**EXERCISE PROMPT:**
Lines with "haben" in them are to be located in the listing below and copied.

**INFORMATION PROVIDED:**
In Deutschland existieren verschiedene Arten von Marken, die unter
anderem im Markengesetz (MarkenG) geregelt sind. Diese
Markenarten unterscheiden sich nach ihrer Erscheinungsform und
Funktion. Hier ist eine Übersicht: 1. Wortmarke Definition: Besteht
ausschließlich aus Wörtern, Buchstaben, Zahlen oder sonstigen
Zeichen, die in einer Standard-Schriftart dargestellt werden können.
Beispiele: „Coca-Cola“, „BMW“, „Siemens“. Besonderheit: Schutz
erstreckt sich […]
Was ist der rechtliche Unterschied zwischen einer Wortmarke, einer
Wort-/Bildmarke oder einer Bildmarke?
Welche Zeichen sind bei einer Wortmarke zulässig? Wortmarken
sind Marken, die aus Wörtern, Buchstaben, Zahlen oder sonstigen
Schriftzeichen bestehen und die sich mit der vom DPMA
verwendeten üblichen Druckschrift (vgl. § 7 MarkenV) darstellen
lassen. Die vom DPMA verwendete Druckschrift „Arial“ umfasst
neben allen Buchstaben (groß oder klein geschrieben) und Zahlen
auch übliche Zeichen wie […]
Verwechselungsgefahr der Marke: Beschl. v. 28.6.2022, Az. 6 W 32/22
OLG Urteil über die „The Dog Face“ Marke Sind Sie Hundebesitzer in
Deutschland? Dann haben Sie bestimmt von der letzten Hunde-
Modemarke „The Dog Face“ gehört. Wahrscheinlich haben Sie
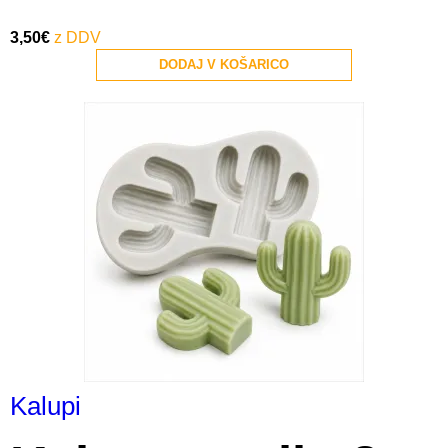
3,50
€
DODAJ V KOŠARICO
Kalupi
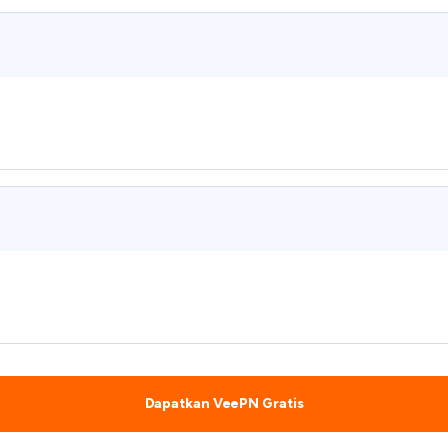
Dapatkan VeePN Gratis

**THE ANSWER:**
Deutschland? Dann haben Sie bestimmt von der letzten Hunde-
Modemarke „The Dog Face“ gehört. Wahrscheinlich haben Sie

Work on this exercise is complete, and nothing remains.